Clemson would go on to win the national championship by whipping college football king Alabama, with Lawrence's performance leaving those same talking heads debating whether he should sit out his next two seasons of college ball to protect his inevitable No. 1 selection in the NFL draft.
But sure enough, early this season after a slow (but still winning) start, the critics were at it again. Lawrence wasn't as sharp as he was as a freshman. Wasn't the same player. Clemson wasn't the same team. And on and on and on.
They're all back on the bandwagon now, after Lawrence led Clemson to a thrilling victory over Ohio State in the CFP semifinal.
Since throwing two interceptions against Louisville in mid-October, Lawrence has completed 72 percent of his passes in seven games, has accounted for more than 2,400 total yards and has 25 total touchdowns without a turnover.
Lawrence on the moment: "How could I not feel bad for [Bryant]? I know the effort and dedication he put into it. I know what it meant to him. Those are moments where you see what this whole thing is about. It kind of wakes you up. If you're not working every day, someone can pass you. Someone is out there working to pass you right now. Every year, people want something new. Last year, we were the team that beat Alabama. And everyone loved us. Then everyone wants something new. We have a close game, and everyone thinks we're not any good. It was the same in my situation. I just thought it was interesting that the same guys who thought I should sit out two seasons were the same guys who were now saying I suck."
'It wasn't going to end like that'
Prone on the field at State Farm Stadium, shaking off a helmet-to-helmet hit in the second quarter of the national semifinal in late December, Lawrence quickly got a dose of reality.
You're not going to knock me out.
Soon enough, the entire Clemson sideline awakened, shaking off a 16-0 deficit and scoring 21 straight points to take the lead for the first time midway through the third quarter. Deep in the fourth, with 2:55 to play, Clemson trailed by two with the ball at the 6.
Four plays later—one Lawrence run for 11 yards and 3-of-3 completions for 83 yards—Clemson had a lead it never relinquished.
In 28 games at Clemson, Lawrence never had experienced adversity like this in this critical of a moment. He stalked the sidelines before the final drive, staring into the faces of his teammates.

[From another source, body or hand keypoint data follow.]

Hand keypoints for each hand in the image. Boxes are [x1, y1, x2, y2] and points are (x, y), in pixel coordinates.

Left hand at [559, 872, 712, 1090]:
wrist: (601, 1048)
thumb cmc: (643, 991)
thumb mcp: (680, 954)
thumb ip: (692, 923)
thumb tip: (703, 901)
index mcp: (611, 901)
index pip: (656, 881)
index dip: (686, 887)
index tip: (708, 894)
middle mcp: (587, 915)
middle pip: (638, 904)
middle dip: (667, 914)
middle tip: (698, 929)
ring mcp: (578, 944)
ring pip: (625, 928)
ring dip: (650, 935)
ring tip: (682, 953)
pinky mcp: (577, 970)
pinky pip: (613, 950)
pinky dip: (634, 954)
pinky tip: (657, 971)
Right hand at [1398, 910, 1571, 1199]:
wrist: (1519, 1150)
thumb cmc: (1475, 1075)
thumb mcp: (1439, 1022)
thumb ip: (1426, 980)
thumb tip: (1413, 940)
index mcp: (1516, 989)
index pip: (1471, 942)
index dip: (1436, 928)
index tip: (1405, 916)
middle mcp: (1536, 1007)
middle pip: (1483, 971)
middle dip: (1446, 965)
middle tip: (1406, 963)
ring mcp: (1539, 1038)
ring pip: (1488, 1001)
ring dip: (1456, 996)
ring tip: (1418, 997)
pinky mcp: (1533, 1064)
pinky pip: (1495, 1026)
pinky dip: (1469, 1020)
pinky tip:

I love you guys. We were built for this. Let's go score.
Lawrence is briefer in his reaction to this moment, the full impact of which is yet to be seen: "It wasn't going to end like that. We've got one more game left."
He is reminded that with a win over LSU, a young Clemson team—dominated by freshmen and sophomores—is staring at NCAA history. Oklahoma's 47-game winning streak suddenly is within striking distance.
Another 15-0 season with what will be the nation's most talented roster—including the nation's No. 1 recruiting class—isn't out of the question.
"Just wasted energy to even think about that," he says.
He'll embrace that seminal moment when and if it arrives.